=== PASSAGE SHOWN ===
[open-government] [euopendata] [psi-workers] Rules + website for Open Data Challenge

Marcus Dapp info at digisus.info
Thu Mar 24 17:51:28 GMT 2011

@Paul, sorry, I was not aware that only my initials are visible. The 
name is Marcus Dapp. :-)

First, I understand what Paul and Federico are saying. Because of the 
consortium of organizers among other things, "we" cannot be a strictly 
open as we want to be. So, the proposal is to be as open as possible by 
e.g., using the Ottawa/4.4. approach:

> /4.4 Your Application must be hosted and publicly available on your
> website or a third-party website as of the start of the Selection
> Period up to and including the end of the Selection Period for
> public voting and judging purposes. The City encourages you to
> maintain your application for a period of 6 months following the
> Contest Period. Contest Winners, in consideration of being selected
> as a Contest winner, must agree to make their winning Application
> publicly available for three months after the date the release [...]/

Although I understand that we try to find a balanced approach I see 
confusion arise with this provision.
=== DATASET ENTRIES ===
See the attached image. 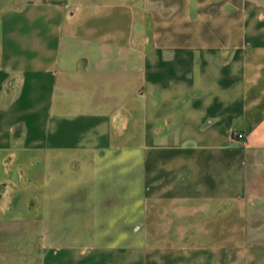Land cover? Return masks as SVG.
<instances>
[{
  "label": "crops",
  "instance_id": "0c3cea01",
  "mask_svg": "<svg viewBox=\"0 0 264 264\" xmlns=\"http://www.w3.org/2000/svg\"><path fill=\"white\" fill-rule=\"evenodd\" d=\"M0 264H264V0H0Z\"/></svg>",
  "mask_w": 264,
  "mask_h": 264
},
{
  "label": "built area",
  "instance_id": "2783aa9c",
  "mask_svg": "<svg viewBox=\"0 0 264 264\" xmlns=\"http://www.w3.org/2000/svg\"><path fill=\"white\" fill-rule=\"evenodd\" d=\"M234 136H235L237 139H241V138H242V135H240V134H234Z\"/></svg>",
  "mask_w": 264,
  "mask_h": 264
}]
</instances>
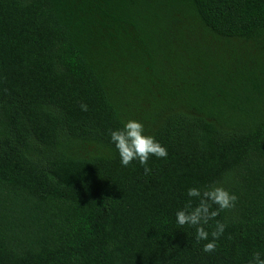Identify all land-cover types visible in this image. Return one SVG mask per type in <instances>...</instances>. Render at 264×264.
<instances>
[{
  "label": "trees",
  "instance_id": "trees-1",
  "mask_svg": "<svg viewBox=\"0 0 264 264\" xmlns=\"http://www.w3.org/2000/svg\"><path fill=\"white\" fill-rule=\"evenodd\" d=\"M128 119L167 148L149 174L109 141ZM213 184L238 199L205 253L174 212ZM256 250L264 0H0V264H247Z\"/></svg>",
  "mask_w": 264,
  "mask_h": 264
},
{
  "label": "clouds",
  "instance_id": "clouds-1",
  "mask_svg": "<svg viewBox=\"0 0 264 264\" xmlns=\"http://www.w3.org/2000/svg\"><path fill=\"white\" fill-rule=\"evenodd\" d=\"M79 107L81 111H88L87 104L81 103ZM109 141L122 167H127L136 161L143 167L145 174L151 172L148 166L151 156L158 159L168 156L167 148L154 136L146 134L144 124L139 120L128 119L122 122V127L110 130ZM186 196L188 200L174 212L175 224L179 228L185 225L194 228V241L196 243L204 241L201 250L205 253L214 252L226 228L225 223L215 218L220 211L233 208L238 197L225 187L216 184L205 188L189 187ZM247 264H264V251H253Z\"/></svg>",
  "mask_w": 264,
  "mask_h": 264
}]
</instances>
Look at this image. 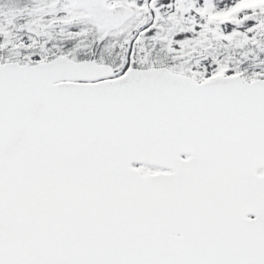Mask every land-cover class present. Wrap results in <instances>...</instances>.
===
AIM OF THE EXERCISE: Reproduce the complete mailing-list message about the Open Data Challenge rules, word for word and without any changes.

RESULT OF THIS EXERCISE:
[open-government] [euopendata] [psi-workers] Rules + website for Open Data Challenge

Marcus Dapp info at digisus.info
Thu Mar 24 17:51:28 GMT 2011

@Paul, sorry, I was not aware that only my initials are visible. The 
name is Marcus Dapp. :-)

First, I understand what Paul and Federico are saying. Because of the 
consortium of organizers among other things, "we" cannot be a strictly 
open as we want to be. So, the proposal is to be as open as possible by 
e.g., using the Ottawa/4.4. approach:

> /4.4 Your Application must be hosted and publicly available on your
> website or a third-party website as of the start of the Selection
> Period up to and including the end of the Selection Period for
> public voting and judging purposes. The City encourages you to
> maintain your application for a period of 6 months following the
> Contest Period. Contest Winners, in consideration of being selected
> as a Contest winner, must agree to make their winning Application
> publicly available for three months after the date the release [...]/

Although I understand that we try to find a balanced approach I see 
confusion arise with this provision.